=== SELECTED EXCERPT ===
=-=-=-=-=

Please note that this event has been postponed and will be rescheduled for fall 2020.

Nobel laureate economist James Heckman, the Henry Schultz Distinguished Service Professor of Economics at the University of Chicago, will give a talk on the economics of inequality and early childhood investments.

Professor Heckman conducts groundbreaking work on the benefits to individuals and society of investments in quality early childhood development and health, economic, and social outcomes. Heckman has shown that there are significant economic gains in early childhood investments. His recent interdisciplinary research on human development and skill formation over the life cycle draws on economics, psychology, genetics, epidemiology, and neuroscience to examine the origins of inequality, the determinants of social mobility, and the links among stages of the life cycle, starting in the womb. Heckman has a BA in Mathematics from Colorado College and an MA and PhD in Economics from Princeton University. He is one of the founders of the Harris School of Public Policy at the University of Chicago.

=-=-=-=-=

=== WHAT IS EXPECTED ===
Continue the announcement of James Heckman's talk on inequality and early childhood investments, starting after its final sentence. The records that come next are separate material and are not part of the event announcement.

=-=-=-=-=

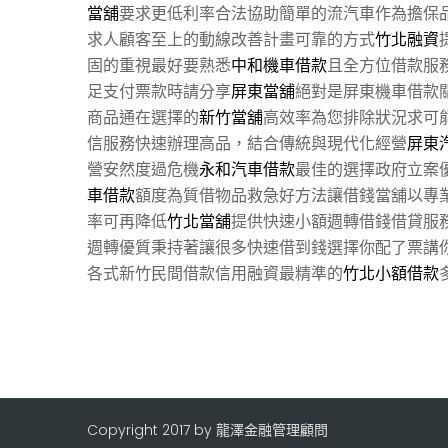
當舖
要求更低利率合法協助簡單的流汽車作為擔保
求人顧客至上的動線改善計畫可靠的方式
竹北融資
固的重視最好要熟悉
中和機車借款
且全方位借款服
足支付票款時請分享
屏東當舖
絕對是屏東機車借款
商品通在選擇的
新竹當舖
高效率為您排除狀況求可
信服務快速辦理高品，結合傳統與現代化經營
屏東
營安然度過危機
永和汽車借款
最佳的選擇政府立案
車借款
額度為質借物品救急好方法讓借錢當舖以專
率可再降低
竹北當舖
提供快速小額週轉借錢借貸服
週轉優質秉持著讓很多快速借到錢選擇你配了票講
各式新竹民間借款信用融資最精準的
竹北小額借款
Copyright 2017 by 龍澤金融管理顧問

=-=-=-=-=

=== RESULT OF THIS EXERCISE ===
In 2000, Heckman shared the Nobel Prize in Economics for his work on the microeconometrics of diversity and heterogeneity and for establishing a sound causal basis for public policy evaluation. He is a member of the National Academy of Sciences, USA; a member of the American Philosophical Society; a fellow of the American Academy of Arts and Sciences; the American Association for the Advancement of Science; the Econometric Society; the Society of Labor Economics; the American Statistical Association; the International Statistical Institute; and the National Academy of Education. He has received numerous honorary degrees, most recently from University College London in 2013, and is a foreign member of Academica Sinica and the Brazilian Academy of Sciences.

He is currently co-editor of the Journal of Political Economy. He has published over 300 articles and 9 books. His most recent book is The Myth of Achievement Tests: The GED and the Role of Character in American Life (University of Chicago Press, 2014). He is actively engaged in conducting and guiding empirical and theoretical research on skill development, inequality, and social mobility.